### Action item
Reproduce the passage on knee revision surgery word for word, from "In this particular" up to and including "and LCL reconstruction.".

Using a thicker tibial insert alone cannot stabilize the asymmetric instability present in this case. Likewise, performing a medial release so as to increase the medial potential space to equal that laterally is obviously contraindicated in the setting of a completely absent lateral ligament. We did not feel that using a hinged device would adequately meet the demands of a young, high-demand patient fearing a significant risk of early mechanical failure.
In this particular case, where revision of the components and reconstruction of the altered soft-tissues was required, a decision had to be made whether both issues should be addressed at one time or consecutively. Unfortunately, there is limited evidence to support the best practice. Only a few papers quote reconstruction of the MCL during primary total knee arthroplasty [8–10]. No references, however, reflect on revision arthroplasty and LCL reconstruction.

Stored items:
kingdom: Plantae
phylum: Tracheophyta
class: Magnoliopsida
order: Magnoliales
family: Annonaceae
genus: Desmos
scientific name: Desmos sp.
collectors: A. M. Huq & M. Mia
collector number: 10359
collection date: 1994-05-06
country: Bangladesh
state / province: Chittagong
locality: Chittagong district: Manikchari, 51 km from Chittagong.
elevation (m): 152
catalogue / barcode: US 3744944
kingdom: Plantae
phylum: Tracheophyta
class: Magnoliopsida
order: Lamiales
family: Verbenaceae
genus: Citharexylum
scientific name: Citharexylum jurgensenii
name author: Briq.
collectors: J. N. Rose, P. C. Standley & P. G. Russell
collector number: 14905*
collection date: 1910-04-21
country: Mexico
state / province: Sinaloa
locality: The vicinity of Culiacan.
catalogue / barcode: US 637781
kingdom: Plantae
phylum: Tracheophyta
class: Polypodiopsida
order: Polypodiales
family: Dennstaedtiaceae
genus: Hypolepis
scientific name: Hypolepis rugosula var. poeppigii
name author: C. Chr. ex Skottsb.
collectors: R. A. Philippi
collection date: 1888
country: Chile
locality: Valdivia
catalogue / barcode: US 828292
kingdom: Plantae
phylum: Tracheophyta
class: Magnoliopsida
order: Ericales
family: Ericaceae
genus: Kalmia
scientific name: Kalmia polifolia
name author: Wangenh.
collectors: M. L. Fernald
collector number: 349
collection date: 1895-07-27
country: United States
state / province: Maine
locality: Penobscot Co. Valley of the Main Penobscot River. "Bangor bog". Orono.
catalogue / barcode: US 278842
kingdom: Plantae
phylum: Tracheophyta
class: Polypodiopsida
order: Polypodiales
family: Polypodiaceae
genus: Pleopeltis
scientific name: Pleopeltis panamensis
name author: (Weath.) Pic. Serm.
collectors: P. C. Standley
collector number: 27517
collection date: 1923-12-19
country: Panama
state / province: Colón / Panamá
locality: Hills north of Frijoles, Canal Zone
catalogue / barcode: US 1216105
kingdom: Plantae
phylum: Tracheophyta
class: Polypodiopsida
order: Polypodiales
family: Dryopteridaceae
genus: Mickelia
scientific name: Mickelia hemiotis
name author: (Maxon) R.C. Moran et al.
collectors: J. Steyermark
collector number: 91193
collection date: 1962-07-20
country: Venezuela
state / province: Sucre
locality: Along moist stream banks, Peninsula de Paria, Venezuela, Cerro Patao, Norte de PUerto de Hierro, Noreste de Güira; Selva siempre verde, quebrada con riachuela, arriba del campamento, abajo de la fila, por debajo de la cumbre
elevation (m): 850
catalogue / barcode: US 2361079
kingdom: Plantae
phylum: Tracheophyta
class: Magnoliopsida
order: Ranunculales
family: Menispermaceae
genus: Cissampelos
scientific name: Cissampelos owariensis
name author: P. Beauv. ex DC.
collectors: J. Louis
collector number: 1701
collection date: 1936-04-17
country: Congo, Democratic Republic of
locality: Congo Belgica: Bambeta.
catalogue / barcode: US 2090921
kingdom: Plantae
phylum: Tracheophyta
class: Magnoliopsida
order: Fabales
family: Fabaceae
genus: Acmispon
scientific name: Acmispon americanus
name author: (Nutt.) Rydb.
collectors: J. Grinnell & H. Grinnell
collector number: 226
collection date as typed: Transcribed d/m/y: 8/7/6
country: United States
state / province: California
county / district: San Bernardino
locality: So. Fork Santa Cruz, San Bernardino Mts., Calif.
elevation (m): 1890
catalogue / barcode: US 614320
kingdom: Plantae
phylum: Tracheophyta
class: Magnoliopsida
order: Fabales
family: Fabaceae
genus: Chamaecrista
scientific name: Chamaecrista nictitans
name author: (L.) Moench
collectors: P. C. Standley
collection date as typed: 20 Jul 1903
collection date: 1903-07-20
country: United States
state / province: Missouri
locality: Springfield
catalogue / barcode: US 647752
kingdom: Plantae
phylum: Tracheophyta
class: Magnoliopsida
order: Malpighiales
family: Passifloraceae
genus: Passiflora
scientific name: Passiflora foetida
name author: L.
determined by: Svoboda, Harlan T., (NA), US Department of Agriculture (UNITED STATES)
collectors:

### Answer below
In this particular case, where revision of the components and reconstruction of the altered soft-tissues was required, a decision had to be made whether both issues should be addressed at one time or consecutively. Unfortunately, there is limited evidence to support the best practice. Only a few papers quote reconstruction of the MCL during primary total knee arthroplasty [8–10]. No references, however, reflect on revision arthroplasty and LCL reconstruction.